Later in the evening, Eastern Time, we learned that the missile was probably not Russian. Wednesday, the Polish government confirmed that a Ukrainian air-defence missile had gone astray. No need for more emergency meetings. No need for Article 4. Carry on.

Except we can’t just carry on. Tuesday’s brief crisis reminds us that Russia’s invasion of Ukraine has put all our lives at risk.

“We are clearly in the worst crisis since the Cuban Missile Crisis,” said Elliot Tepper, a professor of international relations at Carleton University.

But there are two differences: The 1962 confrontation between the United States and the Soviet Union, which brought the world to the brink of nuclear war, lasted days. This crisis has lasted months, with many more months to come.

And as Prof.

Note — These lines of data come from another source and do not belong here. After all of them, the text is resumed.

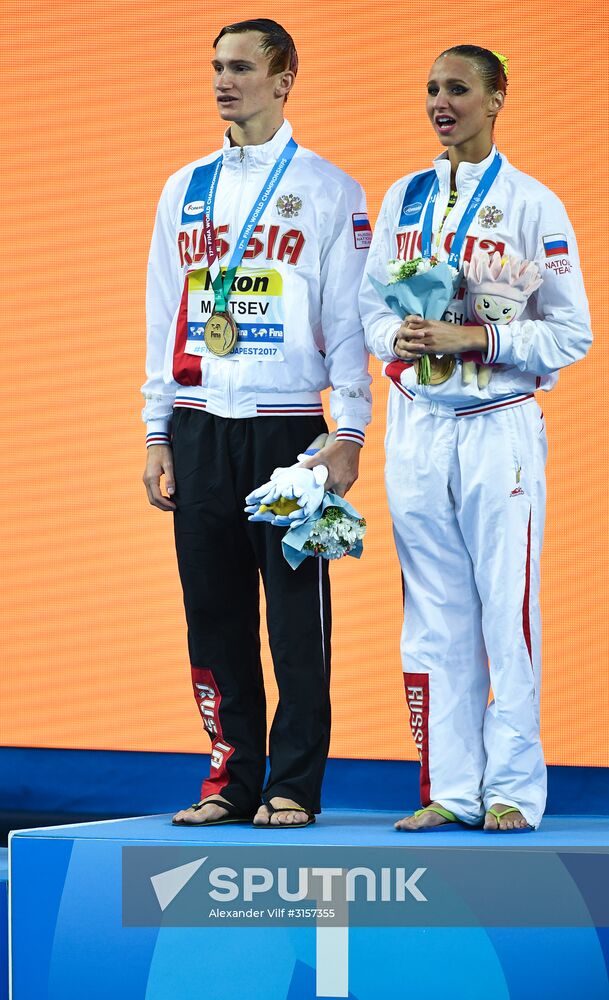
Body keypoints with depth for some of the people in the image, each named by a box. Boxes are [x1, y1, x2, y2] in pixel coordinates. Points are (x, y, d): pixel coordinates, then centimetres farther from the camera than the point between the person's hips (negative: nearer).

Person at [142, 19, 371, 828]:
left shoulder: (328, 190, 3)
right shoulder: (186, 190, 15)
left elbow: (346, 321, 0)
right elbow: (164, 318, 15)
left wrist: (348, 436, -8)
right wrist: (157, 438, 9)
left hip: (287, 425, -4)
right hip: (199, 425, 4)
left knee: (296, 613, -3)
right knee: (215, 612, 5)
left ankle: (294, 786, 3)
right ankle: (231, 782, 11)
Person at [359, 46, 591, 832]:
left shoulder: (531, 205, -2)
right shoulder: (404, 199, 12)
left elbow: (571, 333, -5)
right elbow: (369, 306, 16)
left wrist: (475, 338, -16)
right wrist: (398, 337, -6)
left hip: (499, 425, -4)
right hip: (416, 424, 4)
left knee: (508, 610, -5)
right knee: (433, 612, 5)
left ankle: (511, 789, 1)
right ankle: (449, 789, 10)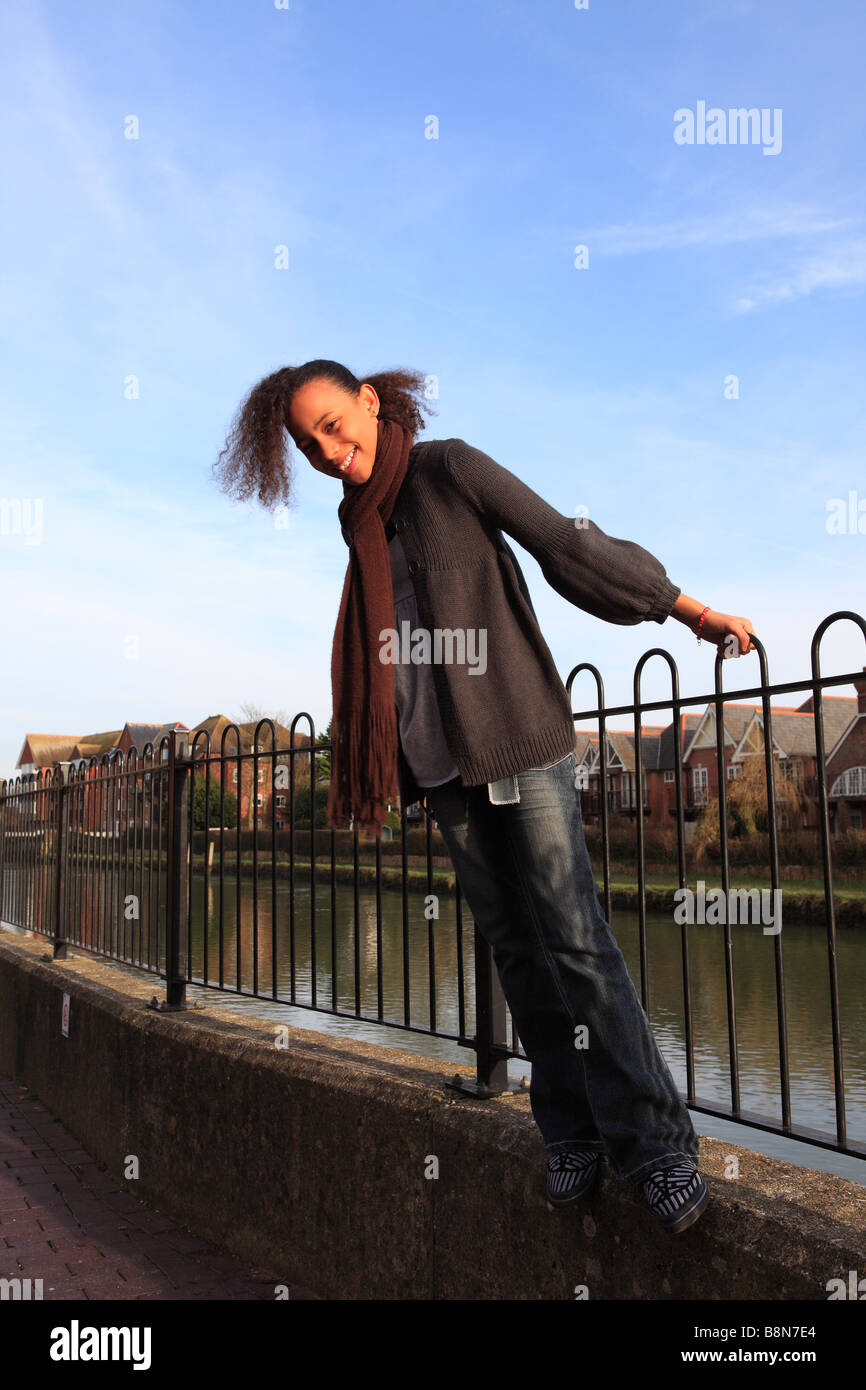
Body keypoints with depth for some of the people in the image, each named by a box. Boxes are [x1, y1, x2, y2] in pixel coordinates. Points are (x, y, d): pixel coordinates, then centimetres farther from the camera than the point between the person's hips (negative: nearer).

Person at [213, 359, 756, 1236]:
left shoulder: (449, 469, -4)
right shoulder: (358, 517, 15)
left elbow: (564, 544, -6)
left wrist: (687, 609, -5)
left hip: (518, 741, -6)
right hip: (442, 762, 6)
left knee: (574, 941, -10)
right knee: (515, 949, 6)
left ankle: (655, 1143, -1)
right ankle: (573, 1138, 15)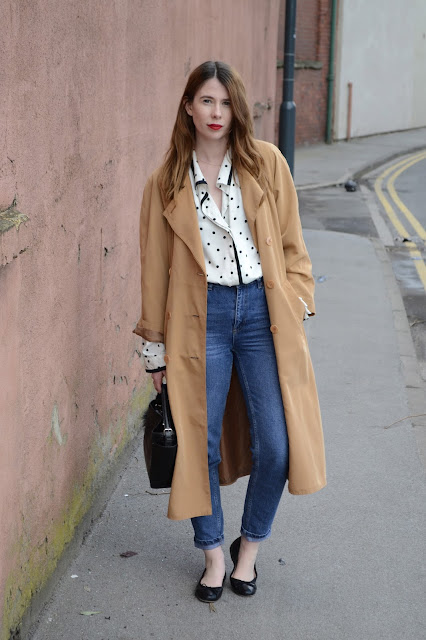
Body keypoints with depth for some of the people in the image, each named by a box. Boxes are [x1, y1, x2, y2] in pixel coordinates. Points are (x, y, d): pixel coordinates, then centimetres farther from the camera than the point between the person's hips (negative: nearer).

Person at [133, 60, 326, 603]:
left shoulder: (267, 164, 3)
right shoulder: (166, 182, 3)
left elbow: (291, 245, 9)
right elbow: (155, 267, 7)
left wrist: (296, 305, 0)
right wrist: (156, 347, 7)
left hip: (262, 312, 1)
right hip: (200, 318, 0)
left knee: (276, 445, -2)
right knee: (201, 443, 3)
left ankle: (250, 546, 23)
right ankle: (214, 555, 24)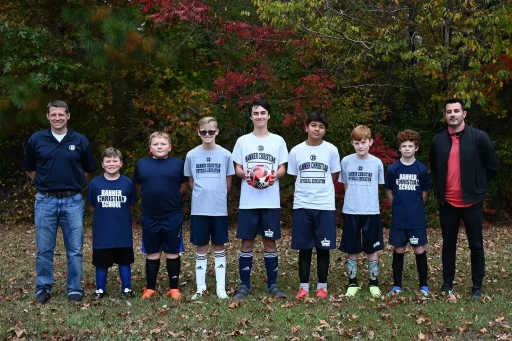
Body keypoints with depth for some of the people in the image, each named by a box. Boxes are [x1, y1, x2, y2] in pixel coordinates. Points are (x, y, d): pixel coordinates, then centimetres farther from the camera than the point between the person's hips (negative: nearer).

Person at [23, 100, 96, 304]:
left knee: (74, 249, 4)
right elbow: (29, 169, 15)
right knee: (44, 249, 6)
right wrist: (45, 183, 11)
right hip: (45, 201, 0)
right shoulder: (36, 140, 2)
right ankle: (43, 288, 19)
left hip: (72, 201, 0)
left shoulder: (80, 141, 1)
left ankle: (75, 289, 15)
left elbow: (89, 170, 13)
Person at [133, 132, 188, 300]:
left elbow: (184, 186, 8)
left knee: (172, 253, 8)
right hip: (149, 218, 1)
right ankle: (150, 288, 22)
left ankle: (174, 288, 18)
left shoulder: (178, 163, -2)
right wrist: (152, 196, 7)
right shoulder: (141, 164, 2)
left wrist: (170, 196, 3)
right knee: (152, 254, 11)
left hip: (173, 217, -1)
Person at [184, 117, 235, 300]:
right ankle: (200, 287, 15)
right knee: (201, 248, 7)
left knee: (219, 247, 7)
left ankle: (221, 288, 13)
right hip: (199, 209, 1)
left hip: (219, 209, 0)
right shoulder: (192, 155, 1)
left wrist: (218, 196, 9)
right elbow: (191, 182, 10)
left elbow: (228, 181, 7)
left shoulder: (225, 155, -2)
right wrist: (202, 195, 7)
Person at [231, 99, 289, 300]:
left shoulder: (278, 141, 5)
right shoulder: (242, 141, 6)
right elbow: (237, 169, 7)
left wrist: (275, 176, -16)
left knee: (270, 242, 6)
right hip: (248, 201, 0)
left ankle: (272, 284, 16)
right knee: (247, 243, 4)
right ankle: (244, 285, 12)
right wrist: (246, 175, -16)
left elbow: (282, 169, 6)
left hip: (271, 201, 0)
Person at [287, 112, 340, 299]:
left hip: (325, 206, -1)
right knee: (304, 248, 5)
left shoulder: (331, 150, 0)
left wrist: (321, 190, 10)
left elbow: (334, 177, 10)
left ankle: (322, 285, 16)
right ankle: (304, 285, 15)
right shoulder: (296, 151, 2)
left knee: (323, 247, 4)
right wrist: (308, 190, 6)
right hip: (302, 205, 1)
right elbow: (295, 177, 11)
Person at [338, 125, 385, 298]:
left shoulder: (377, 163, -1)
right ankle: (353, 283, 19)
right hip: (350, 211, 1)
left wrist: (367, 199, 8)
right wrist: (354, 198, 4)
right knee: (352, 250, 7)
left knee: (372, 250, 6)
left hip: (371, 212, 0)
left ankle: (374, 283, 18)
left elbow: (378, 186, 10)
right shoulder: (346, 161, 0)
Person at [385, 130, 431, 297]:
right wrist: (398, 207, 9)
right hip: (398, 218, 1)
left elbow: (425, 193, 8)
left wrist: (415, 207, 9)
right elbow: (389, 192, 8)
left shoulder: (422, 169, -3)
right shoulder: (393, 169, -2)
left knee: (420, 250, 3)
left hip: (417, 218, 0)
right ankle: (397, 285, 17)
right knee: (398, 250, 7)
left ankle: (424, 286, 14)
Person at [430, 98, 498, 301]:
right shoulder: (438, 141, 4)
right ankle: (447, 284, 21)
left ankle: (477, 287, 16)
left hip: (471, 201, -3)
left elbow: (492, 167, 2)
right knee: (448, 245, 11)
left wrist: (477, 186, 4)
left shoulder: (479, 137, -6)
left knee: (476, 245, 6)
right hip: (447, 203, 3)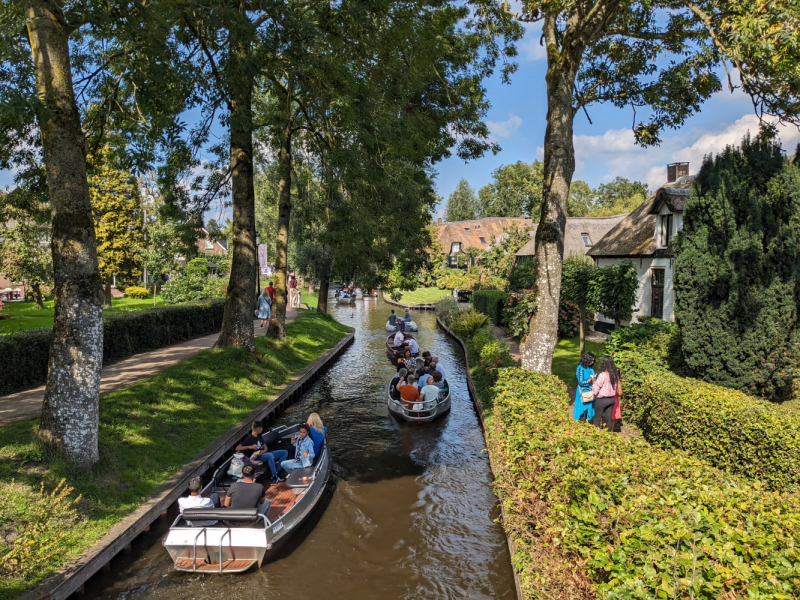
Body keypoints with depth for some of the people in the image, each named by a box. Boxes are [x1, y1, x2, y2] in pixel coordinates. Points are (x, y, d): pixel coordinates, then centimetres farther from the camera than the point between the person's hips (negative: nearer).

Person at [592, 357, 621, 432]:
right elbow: (619, 391, 9)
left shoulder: (602, 375, -19)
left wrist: (593, 383, 0)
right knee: (608, 419, 13)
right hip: (612, 399, 6)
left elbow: (595, 390, -16)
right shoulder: (615, 374, 1)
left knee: (597, 419, 7)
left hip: (602, 400, -6)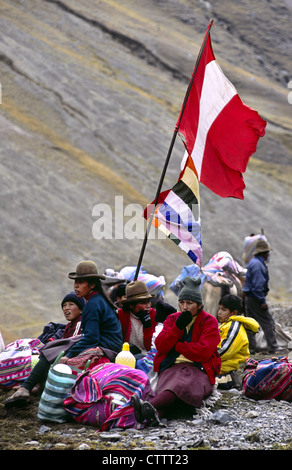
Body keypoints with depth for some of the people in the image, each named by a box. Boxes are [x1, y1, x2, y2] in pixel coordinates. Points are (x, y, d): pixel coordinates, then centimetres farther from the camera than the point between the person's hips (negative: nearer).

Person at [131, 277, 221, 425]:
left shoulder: (209, 322, 7)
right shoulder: (173, 319, 21)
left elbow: (203, 352, -8)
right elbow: (160, 346, 6)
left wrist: (177, 346, 1)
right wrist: (178, 327, -6)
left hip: (198, 369, -3)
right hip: (172, 367, 3)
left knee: (182, 384, -40)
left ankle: (149, 405, -68)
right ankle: (155, 414, -69)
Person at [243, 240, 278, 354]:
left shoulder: (254, 262, 16)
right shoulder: (257, 264, -18)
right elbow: (257, 285, -22)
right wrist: (262, 301, -21)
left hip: (249, 298, 11)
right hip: (255, 298, -11)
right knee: (268, 323, -5)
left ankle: (250, 349, 14)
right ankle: (273, 348, -4)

Tepper observed, the Kennedy administration found a way to let Soviet leader Nikita Khrushchev retreat while saving face. (The Soviets agreed to remove nuclear missiles from Cuba, as the United States demanded; the Americans in turn removed missiles from Turkey.)

But Russian President Vladimir Putin “is far more reckless,” said Prof. Tepper. “We see no off-ramp for him. Either he wins or he loses.”

This leaves us all one miscalculation away from Armageddon. That is the real lesson from Tuesday’s brief emergency.

When word of the missile strike first arrived, Ukrainian President Volodymyr Zelensky immediately assumed the worst.

“To fire missiles at NATO territory!” he stated on the social-media site Telegram. “This is a Russian missile attack on collective security! This is a very significant escalation. We must act.”

Luckily, we didn’t.

Mr. Zelensky has every reason to hope that NATO will be drawn into the Russo-Ukrainian war. NATO has every reason not to be drawn in.

No one in NATO is blaming Ukraine for the accidental strike, which was the result of Ukrainian efforts to defend against a Russian missile attack. Because it launched that attack, Russia, not Ukraine, is responsible for the deaths in Poland.

But if NATO becomes directly involved in this war, the risk of a nuclear exchange rises exponentially, which is why Prime Minister Justin Trudeau, U.S. President Joe Biden and other NATO leaders reacted with caution, when word arrived of the explosion in Poland.

Canada is deeply involved in this crisis. Thousands of displaced Ukrainians have come to this country; Canadians Forces have helped train Ukrainian troops. Earlier this week, Mr. Trudeau promised a further $500-million in aid to Ukraine. And of course, this country is a founding member of NATO.

To its credit, the Trudeau government delivered a measured response Tuesday night: offering Poland full support as it conducted its investigation, while avoiding any rush to judgment. Mr. Biden took a similar line, before delivering the news that the missile probably did not come from Russia.

Prof. Tepper believes that the most likely outcome of Tuesday’s brief emergency is that the United States and other Western countries will finally offer Ukraine the kind of advanced air defences it has been asking for since the crisis began. That may or may not increase the possibility of miscalculation and escalation.

But this much we know for sure: Vladimir Putin’s invasion of Ukraine was not only an evil act, it was an act of unparalleled irresponsibility. Tens of thousands of Ukrainians and Russians have been killed as a result.

And as the explosions in Poland remind us, at any moment things could get much, much worse.